# Task brief
Search the records below for the word "Jacket" and show every line where it occurs.

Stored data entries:
▬▬▬

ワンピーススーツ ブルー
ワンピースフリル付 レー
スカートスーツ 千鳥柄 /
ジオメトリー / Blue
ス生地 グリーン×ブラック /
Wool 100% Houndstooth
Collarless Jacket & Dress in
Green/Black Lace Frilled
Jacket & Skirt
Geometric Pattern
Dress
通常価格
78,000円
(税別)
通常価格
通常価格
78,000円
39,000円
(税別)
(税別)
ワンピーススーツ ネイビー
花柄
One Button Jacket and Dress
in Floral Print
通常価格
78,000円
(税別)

▬▬▬

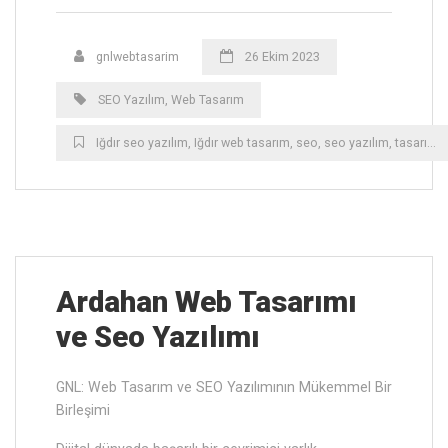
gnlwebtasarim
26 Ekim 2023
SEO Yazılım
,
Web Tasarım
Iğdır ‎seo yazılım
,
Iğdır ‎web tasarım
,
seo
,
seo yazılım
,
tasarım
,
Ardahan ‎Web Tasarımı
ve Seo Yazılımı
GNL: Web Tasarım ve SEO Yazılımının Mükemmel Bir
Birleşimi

▬▬▬

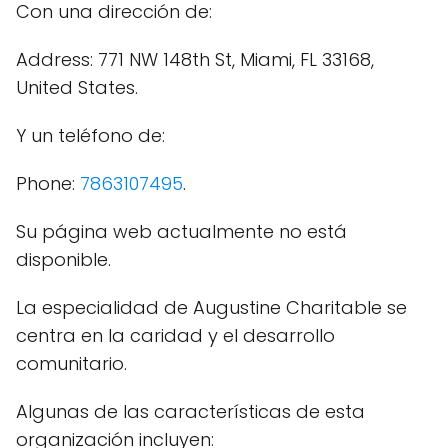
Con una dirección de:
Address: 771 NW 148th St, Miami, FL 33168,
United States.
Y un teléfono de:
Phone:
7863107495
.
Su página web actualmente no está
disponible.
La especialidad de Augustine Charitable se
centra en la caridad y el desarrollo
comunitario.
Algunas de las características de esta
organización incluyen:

▬▬▬

# Reply to the exercise
Collarless Jacket & Dress in
Jacket & Skirt
One Button Jacket and Dress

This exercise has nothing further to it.